**Work task**
Which lines in the data contain the word "выполнение"? Please copy each of them.

**Entries taken from a collection**
=== Section Start ===

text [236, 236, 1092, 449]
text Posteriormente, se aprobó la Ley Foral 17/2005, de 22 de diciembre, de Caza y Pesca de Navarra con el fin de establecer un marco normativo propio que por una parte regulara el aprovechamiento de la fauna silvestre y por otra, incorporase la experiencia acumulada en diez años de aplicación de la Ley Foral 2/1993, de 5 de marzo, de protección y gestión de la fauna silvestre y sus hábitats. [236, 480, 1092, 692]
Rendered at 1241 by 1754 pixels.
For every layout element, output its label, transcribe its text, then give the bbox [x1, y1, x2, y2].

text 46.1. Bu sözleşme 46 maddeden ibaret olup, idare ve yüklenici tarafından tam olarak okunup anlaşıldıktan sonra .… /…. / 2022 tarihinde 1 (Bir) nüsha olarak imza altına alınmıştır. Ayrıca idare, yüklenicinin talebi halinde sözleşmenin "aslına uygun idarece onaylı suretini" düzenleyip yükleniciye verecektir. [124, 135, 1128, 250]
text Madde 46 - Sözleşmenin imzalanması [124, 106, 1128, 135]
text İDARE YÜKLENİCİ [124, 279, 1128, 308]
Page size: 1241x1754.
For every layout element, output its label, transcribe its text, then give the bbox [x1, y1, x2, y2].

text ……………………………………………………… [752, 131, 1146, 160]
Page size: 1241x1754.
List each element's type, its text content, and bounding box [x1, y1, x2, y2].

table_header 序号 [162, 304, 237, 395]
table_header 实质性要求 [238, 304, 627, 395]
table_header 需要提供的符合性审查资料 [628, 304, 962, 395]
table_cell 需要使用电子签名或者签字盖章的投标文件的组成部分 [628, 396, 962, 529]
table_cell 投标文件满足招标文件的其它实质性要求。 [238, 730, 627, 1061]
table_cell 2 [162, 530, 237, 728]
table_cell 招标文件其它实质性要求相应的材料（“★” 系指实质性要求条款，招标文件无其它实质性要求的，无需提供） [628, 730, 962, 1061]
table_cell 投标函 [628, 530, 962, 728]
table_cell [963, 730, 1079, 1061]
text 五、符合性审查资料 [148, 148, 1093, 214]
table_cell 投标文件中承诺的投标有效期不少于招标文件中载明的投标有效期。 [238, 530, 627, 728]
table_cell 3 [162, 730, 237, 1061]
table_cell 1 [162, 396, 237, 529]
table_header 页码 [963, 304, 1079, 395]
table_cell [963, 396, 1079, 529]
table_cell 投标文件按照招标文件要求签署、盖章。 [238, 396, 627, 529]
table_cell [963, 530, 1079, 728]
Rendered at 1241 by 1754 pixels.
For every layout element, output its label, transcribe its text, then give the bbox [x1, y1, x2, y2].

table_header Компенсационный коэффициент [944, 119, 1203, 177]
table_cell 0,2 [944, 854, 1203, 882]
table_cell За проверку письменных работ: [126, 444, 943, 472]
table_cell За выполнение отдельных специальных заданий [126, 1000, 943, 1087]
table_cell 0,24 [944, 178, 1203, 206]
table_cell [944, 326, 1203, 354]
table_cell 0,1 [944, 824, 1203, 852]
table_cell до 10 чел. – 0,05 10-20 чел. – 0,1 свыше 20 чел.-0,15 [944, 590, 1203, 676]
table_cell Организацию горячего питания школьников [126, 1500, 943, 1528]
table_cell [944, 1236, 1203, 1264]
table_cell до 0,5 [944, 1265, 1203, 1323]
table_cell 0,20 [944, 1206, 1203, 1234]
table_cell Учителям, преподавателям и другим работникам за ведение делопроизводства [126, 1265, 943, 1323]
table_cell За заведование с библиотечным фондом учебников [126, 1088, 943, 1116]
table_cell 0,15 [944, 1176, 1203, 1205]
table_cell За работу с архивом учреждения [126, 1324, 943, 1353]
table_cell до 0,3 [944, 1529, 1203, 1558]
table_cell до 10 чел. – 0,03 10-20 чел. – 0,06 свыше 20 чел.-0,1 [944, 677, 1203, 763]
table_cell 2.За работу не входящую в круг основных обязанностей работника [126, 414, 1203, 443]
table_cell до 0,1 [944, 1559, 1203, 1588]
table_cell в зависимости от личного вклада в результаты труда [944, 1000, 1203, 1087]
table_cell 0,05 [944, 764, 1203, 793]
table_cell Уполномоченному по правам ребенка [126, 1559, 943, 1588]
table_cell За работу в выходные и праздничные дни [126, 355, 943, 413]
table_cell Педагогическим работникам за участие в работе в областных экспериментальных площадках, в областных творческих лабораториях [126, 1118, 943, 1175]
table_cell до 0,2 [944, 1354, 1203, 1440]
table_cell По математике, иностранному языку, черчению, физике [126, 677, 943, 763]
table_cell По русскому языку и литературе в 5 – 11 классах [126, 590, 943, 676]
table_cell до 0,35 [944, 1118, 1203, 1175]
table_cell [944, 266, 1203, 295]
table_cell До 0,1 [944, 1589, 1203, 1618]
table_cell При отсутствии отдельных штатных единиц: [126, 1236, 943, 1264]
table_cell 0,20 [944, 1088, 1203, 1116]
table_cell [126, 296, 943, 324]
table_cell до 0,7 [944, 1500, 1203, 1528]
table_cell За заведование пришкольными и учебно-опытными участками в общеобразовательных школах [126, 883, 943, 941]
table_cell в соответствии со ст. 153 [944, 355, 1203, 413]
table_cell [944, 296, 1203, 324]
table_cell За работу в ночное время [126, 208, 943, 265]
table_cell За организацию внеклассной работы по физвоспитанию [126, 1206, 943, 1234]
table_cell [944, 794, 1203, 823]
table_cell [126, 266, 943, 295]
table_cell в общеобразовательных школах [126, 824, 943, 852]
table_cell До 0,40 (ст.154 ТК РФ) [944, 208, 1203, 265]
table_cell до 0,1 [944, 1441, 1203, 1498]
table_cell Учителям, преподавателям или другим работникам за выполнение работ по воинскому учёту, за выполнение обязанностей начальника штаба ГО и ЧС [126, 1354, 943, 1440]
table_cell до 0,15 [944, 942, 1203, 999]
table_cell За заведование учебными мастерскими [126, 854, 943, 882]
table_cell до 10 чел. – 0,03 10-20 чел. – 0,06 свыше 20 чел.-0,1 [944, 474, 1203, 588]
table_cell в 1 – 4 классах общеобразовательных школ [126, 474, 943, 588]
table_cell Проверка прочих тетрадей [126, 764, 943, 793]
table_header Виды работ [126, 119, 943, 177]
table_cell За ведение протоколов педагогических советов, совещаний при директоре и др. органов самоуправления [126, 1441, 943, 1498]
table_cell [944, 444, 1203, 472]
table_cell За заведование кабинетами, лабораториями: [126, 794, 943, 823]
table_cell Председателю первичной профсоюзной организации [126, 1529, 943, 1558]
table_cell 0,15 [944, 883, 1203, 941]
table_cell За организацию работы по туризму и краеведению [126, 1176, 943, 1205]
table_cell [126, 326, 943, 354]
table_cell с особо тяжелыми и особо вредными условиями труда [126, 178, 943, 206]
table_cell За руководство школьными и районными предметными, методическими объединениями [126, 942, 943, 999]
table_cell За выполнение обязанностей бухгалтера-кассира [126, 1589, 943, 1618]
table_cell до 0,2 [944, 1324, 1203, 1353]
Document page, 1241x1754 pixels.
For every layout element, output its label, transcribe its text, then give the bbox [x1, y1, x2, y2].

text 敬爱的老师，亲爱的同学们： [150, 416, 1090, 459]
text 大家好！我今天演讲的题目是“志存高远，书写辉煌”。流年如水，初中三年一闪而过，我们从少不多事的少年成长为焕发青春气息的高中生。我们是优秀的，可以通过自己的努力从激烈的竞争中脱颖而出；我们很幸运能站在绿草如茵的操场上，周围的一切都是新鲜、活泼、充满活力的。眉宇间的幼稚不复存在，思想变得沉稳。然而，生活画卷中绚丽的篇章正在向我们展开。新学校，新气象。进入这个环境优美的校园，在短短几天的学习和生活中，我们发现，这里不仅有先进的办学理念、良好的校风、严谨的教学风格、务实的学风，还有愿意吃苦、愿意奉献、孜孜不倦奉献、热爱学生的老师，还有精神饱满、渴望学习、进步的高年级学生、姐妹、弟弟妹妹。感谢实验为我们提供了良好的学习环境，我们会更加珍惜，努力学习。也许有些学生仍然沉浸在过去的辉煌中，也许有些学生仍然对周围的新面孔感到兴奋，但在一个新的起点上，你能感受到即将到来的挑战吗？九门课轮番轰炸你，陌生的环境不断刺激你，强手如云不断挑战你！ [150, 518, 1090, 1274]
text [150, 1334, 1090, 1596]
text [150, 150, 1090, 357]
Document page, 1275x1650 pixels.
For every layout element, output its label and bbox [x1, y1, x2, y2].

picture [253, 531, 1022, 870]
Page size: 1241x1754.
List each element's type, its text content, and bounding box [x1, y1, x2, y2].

=== Section End ===

**Response below**
table_cell За выполнение отдельных специальных заданий [126, 1000, 943, 1087]
table_cell Учителям, преподавателям или другим работникам за выполнение работ по воинскому учёту, за выполнение обязанностей начальника штаба ГО и ЧС [126, 1354, 943, 1440]
table_cell За выполнение обязанностей бухгалтера-кассира [126, 1589, 943, 1618]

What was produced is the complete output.